[SciPy-User] kmeans

Fri Jul 23 18:15:59 EDT 2010

On Fri, Jul 23, 2010 at 2:55 PM, Benjamin Root <ben.root at ou.edu> wrote:
> On Fri, Jul 23, 2010 at 4:18 PM, Lutz Maibaum <lutz.maibaum at gmail.com>
> wrote:
>>
>> On Jul 23, 2010, at 1:12 PM, Keith Goodman wrote:
>> > On Fri, Jul 23, 2010 at 1:01 PM, Benjamin Root <ben.root at ou.edu> wrote:
>> >> On Fri, Jul 23, 2010 at 2:53 PM, Keith Goodman <kwgoodman at gmail.com>
>> >> wrote:
>> >>> That's a good point. Are all these considered "bugs"?
>> >>>
>> >>> - Switch code and doc to use rmse
>> >>> - Integer bug
>> >>> - Select initial centroids without replacement
>> >>
>> >> My vote is yes, although I am not 100% convinced that the integer bug
>> >> should
>> >> be changed because it may cause breakage with those who have been
>> >> depending
>> >> on integer output.
>> >
>> > Maybe just make a ticket for now for the integer problem? Lutz, do you
>> > want to make the ticket?
>>
>> I have opened a ticket (#1246). An easy and safe fix would be to simply
>> add a statement to the docstring that warns the user about clustering
>> integer data.
>>
>> > It would be nice to find a simple problem that gives the wrong
>> > centroids due to the sum of dist bug.
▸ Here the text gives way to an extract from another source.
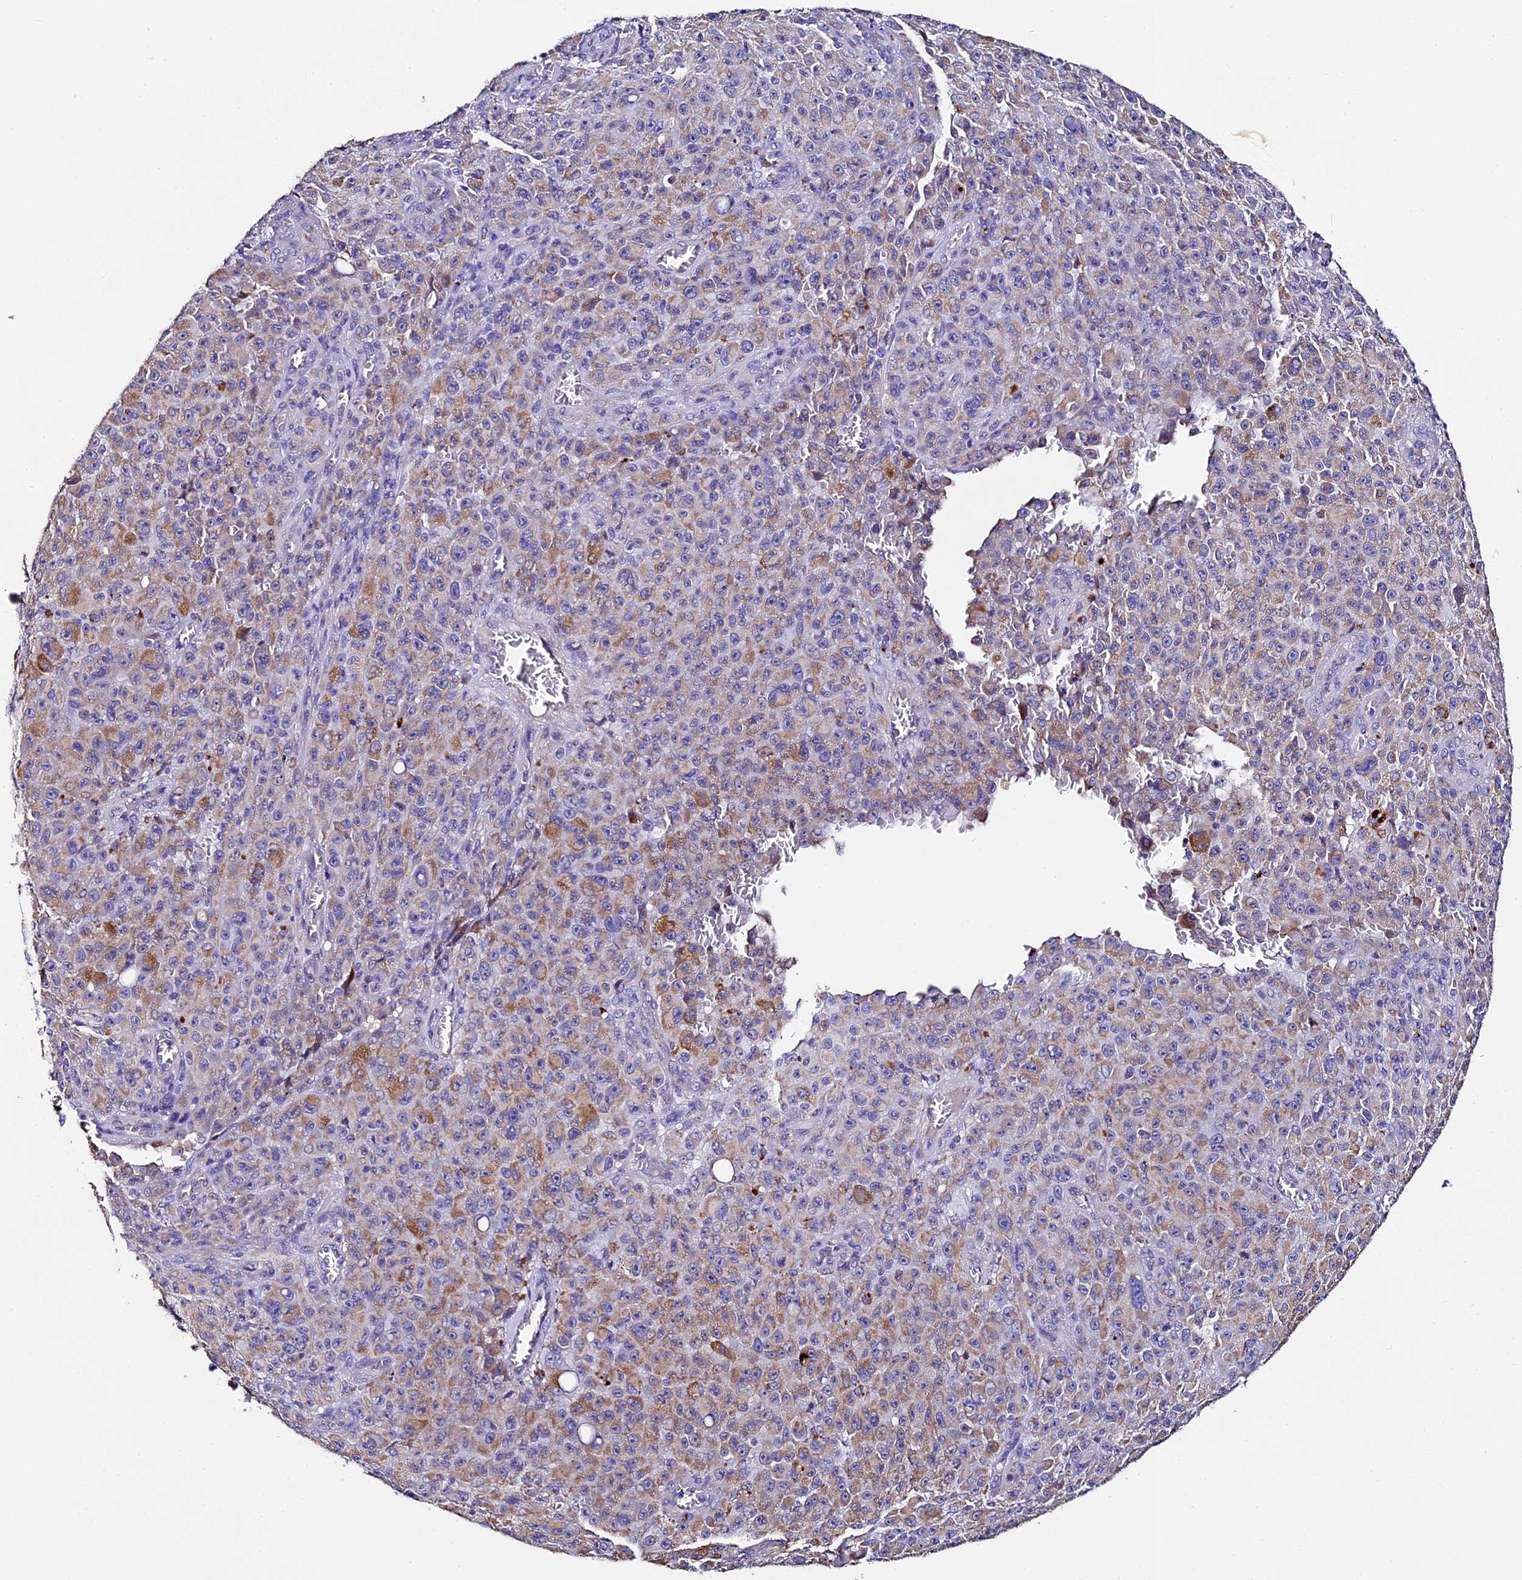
{"staining": {"intensity": "moderate", "quantity": "<25%", "location": "cytoplasmic/membranous"}, "tissue": "melanoma", "cell_type": "Tumor cells", "image_type": "cancer", "snomed": [{"axis": "morphology", "description": "Malignant melanoma, NOS"}, {"axis": "topography", "description": "Skin"}], "caption": "IHC histopathology image of human melanoma stained for a protein (brown), which reveals low levels of moderate cytoplasmic/membranous positivity in approximately <25% of tumor cells.", "gene": "FREM3", "patient": {"sex": "female", "age": 82}}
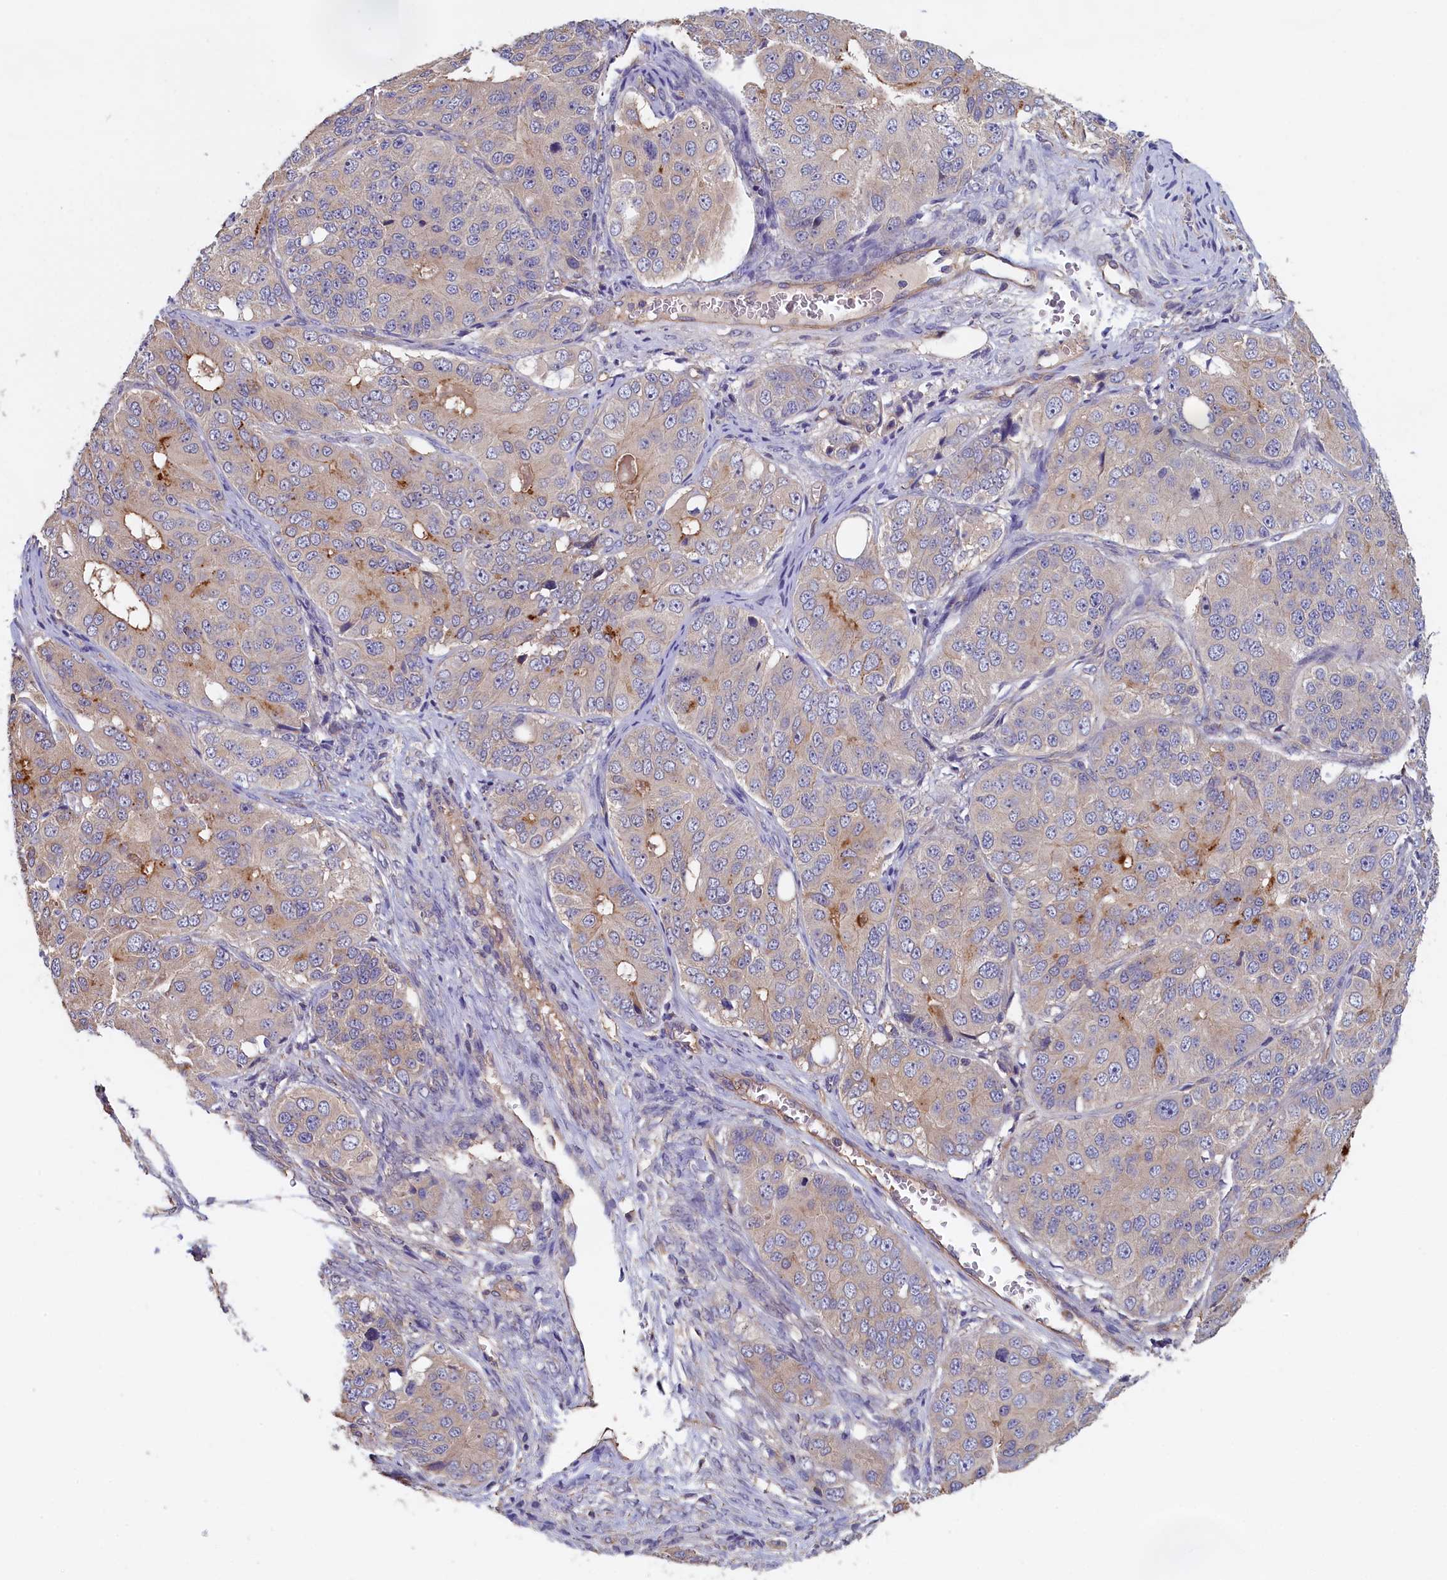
{"staining": {"intensity": "moderate", "quantity": "<25%", "location": "cytoplasmic/membranous"}, "tissue": "ovarian cancer", "cell_type": "Tumor cells", "image_type": "cancer", "snomed": [{"axis": "morphology", "description": "Carcinoma, endometroid"}, {"axis": "topography", "description": "Ovary"}], "caption": "IHC photomicrograph of neoplastic tissue: human endometroid carcinoma (ovarian) stained using IHC reveals low levels of moderate protein expression localized specifically in the cytoplasmic/membranous of tumor cells, appearing as a cytoplasmic/membranous brown color.", "gene": "ANKRD2", "patient": {"sex": "female", "age": 51}}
We could use that for a unit
>> > test of the fix. The example given earlier in the thread returns the
>> > right centroid. I guess we need a ticket for this one too.
>>
>>
>> Actually, it not entirely clear to me anymore what the bug is. According
>> to the k-means Wikipedia page, the objective function that the algorithm
>> tries to minimize is the total intra-cluster variance (the sum of squares of
>> distances of data points from cluster centroids). However, the two steps of
>> the iteration (assignment to centroids, and centroid update) use regular
>> distances and means. Is this not what the current code is doing?
>>
>
> Which is why I have been saying that there is no bug here because the code
> is technically correct.  A mean of regular distances is a sum of squared
> distances that has been divided.  The only reason why the current code is
> not returning the correct answer for the given example is that it never
> tries 3 as a centroid value.  This is a different issue.
>
> [snip]
>
>> One issue I see is that the documentation mentions that k-means tries to
>> minimize distorition, defined as the sum of distances, which (at least
>> according to the Wikipedia page) is not correct, because it tries to
>> minimize the sum of squared distances.
>>
>
> Exactly... the documentation is wrong.  Kmeans works to minimize the sum of
> squared distances.  How you define distances is up to you, so long as it
> satisfies the triangle inequality.  And, as far as I can see, the code is
> doing exactly this using euclidean distance.

My understanding is that the problem is the stopping condition. Each
iteration lowers the sum of squares but iteration stops when the mean
non-squared distance is below a threshold.